MPs initially rejected the bill but later approved it after Kuwaiti citizens were exempted. If given the final clearance, it will be the first time in 50 years that Kuwait raise power charges.
Like other crude exporters, Kuwait’s oil-dependent revenues dwindled since oil prices crashed by over 70 percent from its mid-2014 peak.
The bill stipulates to raise power charges in apartment buildings, overwhelmingly used by foreigners, from the current flat rate of two fils (0.7 cents) per kilowatt gradually to up to 15 fils (five cents) per kilowatt. For commercial uses, it will be raised from two fils per kilowatt to 25 fils per kilowatt.
Water prices will also be more than doubled. Electricity and Water Minister Ahmad Al-Jassar told a heated debate in Parliament that the government was paying around $8.8 billion annually to subsidise power and water production. If no action was taken, consumption would triple by 2035 and subsidies would rise to $25 billion, the minister said.
The aim of the bill was to cut consumption by over 30 percent, he said. But most lawmakers strongly rejected the government plan to raise power charges on citizens and blamed it for what they called economic mismanagement. “This would be the biggest crime against citizens and expatriates,” Shiite MP Saleh Ashour said.
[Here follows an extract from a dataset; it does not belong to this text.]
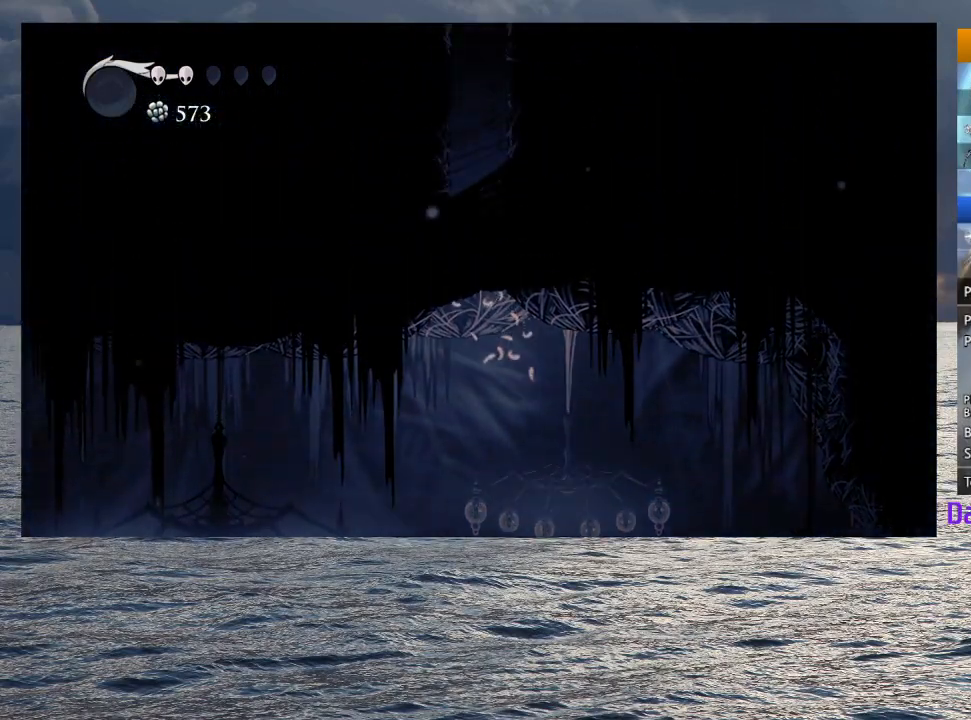
{"dt_ms": 500, "buttons": ["CROSS"], "left_stick": "right", "right_stick": "center", "button_events": []}
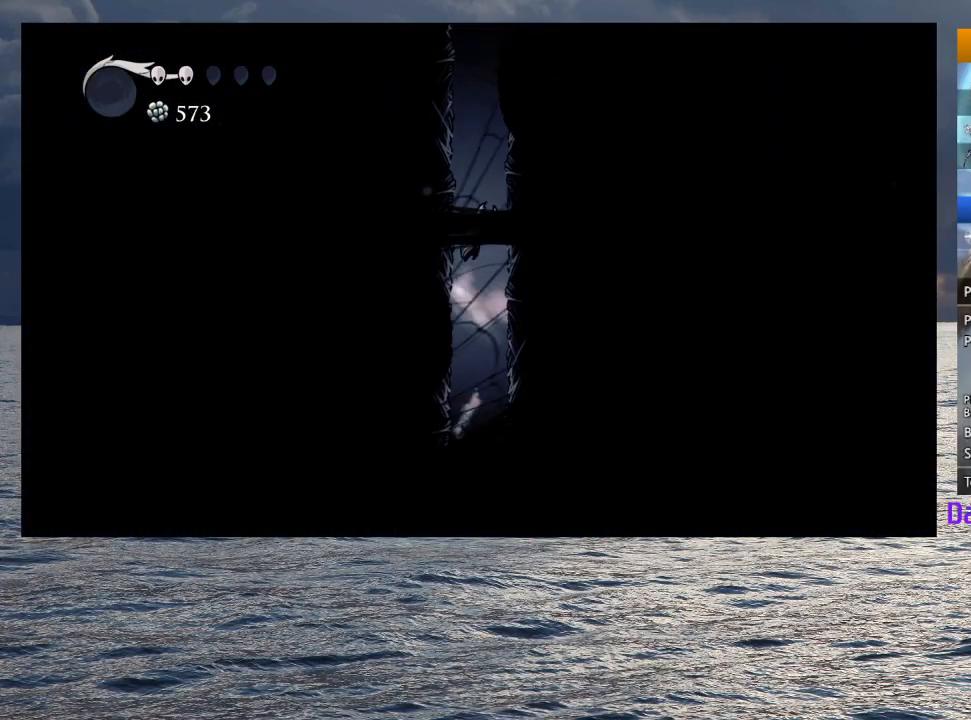
{"dt_ms": 500, "buttons": [], "left_stick": "right", "right_stick": "center", "button_events": [[150, "CROSS", "up"], [200, "CROSS", "down"], [483, "CROSS", "up"]]}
Independent MP Jamal Al- Omar blamed government failure for the economic crisis. “The cause of the crisis is not the drop in oil prices alone, but also the government’s failure … Our government is incapable of managing the country,” Omar said.
The government also plans to hike heavily-subsidised petrol prices, one of the cheapest in the world. Kuwait has posted a budget deficit of $20 billion in the past fiscal year, according to provisional figures, following 16 years of windfall due to high oil prices. The country is home to 1.3 million native citizens and around 3.0 million foreigners.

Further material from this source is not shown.